- Exercise details: Transcribe the lines of the entries verbatim, beginning with the line containing "火剂在工具钢淬火中的应用原理、工艺要点和质量控制，为热" and ending with the line containing "性好，高温阶段冷却速度适中，低温阶段冷却较快，有利于获", both included.

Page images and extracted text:
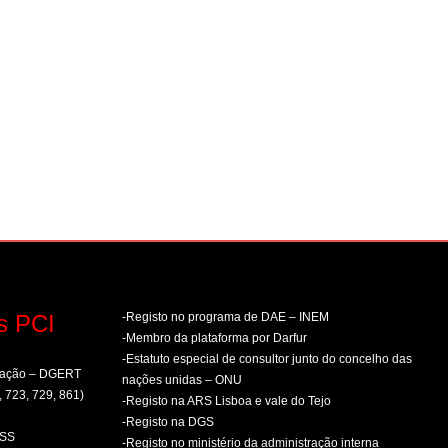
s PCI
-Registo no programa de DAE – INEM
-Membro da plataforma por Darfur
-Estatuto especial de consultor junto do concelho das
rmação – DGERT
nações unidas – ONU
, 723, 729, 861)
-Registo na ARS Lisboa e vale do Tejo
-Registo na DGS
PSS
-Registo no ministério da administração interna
---
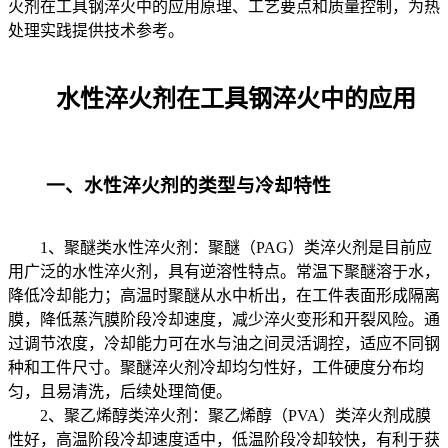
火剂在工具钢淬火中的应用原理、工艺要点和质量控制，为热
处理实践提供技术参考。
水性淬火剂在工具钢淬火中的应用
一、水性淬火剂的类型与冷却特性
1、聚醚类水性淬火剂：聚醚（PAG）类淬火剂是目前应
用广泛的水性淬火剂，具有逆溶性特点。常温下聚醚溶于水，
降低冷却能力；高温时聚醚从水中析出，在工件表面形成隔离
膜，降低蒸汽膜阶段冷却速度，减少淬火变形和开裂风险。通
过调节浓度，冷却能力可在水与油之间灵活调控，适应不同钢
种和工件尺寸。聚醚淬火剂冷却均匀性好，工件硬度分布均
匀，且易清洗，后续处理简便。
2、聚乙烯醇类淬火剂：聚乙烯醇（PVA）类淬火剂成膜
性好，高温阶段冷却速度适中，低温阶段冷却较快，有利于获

- Reply:
火剂在工具钢淬火中的应用原理、工艺要点和质量控制，为热
处理实践提供技术参考。
水性淬火剂在工具钢淬火中的应用
一、水性淬火剂的类型与冷却特性
1、聚醚类水性淬火剂：聚醚（PAG）类淬火剂是目前应
用广泛的水性淬火剂，具有逆溶性特点。常温下聚醚溶于水，
降低冷却能力；高温时聚醚从水中析出，在工件表面形成隔离
膜，降低蒸汽膜阶段冷却速度，减少淬火变形和开裂风险。通
过调节浓度，冷却能力可在水与油之间灵活调控，适应不同钢
种和工件尺寸。聚醚淬火剂冷却均匀性好，工件硬度分布均
匀，且易清洗，后续处理简便。
2、聚乙烯醇类淬火剂：聚乙烯醇（PVA）类淬火剂成膜
性好，高温阶段冷却速度适中，低温阶段冷却较快，有利于获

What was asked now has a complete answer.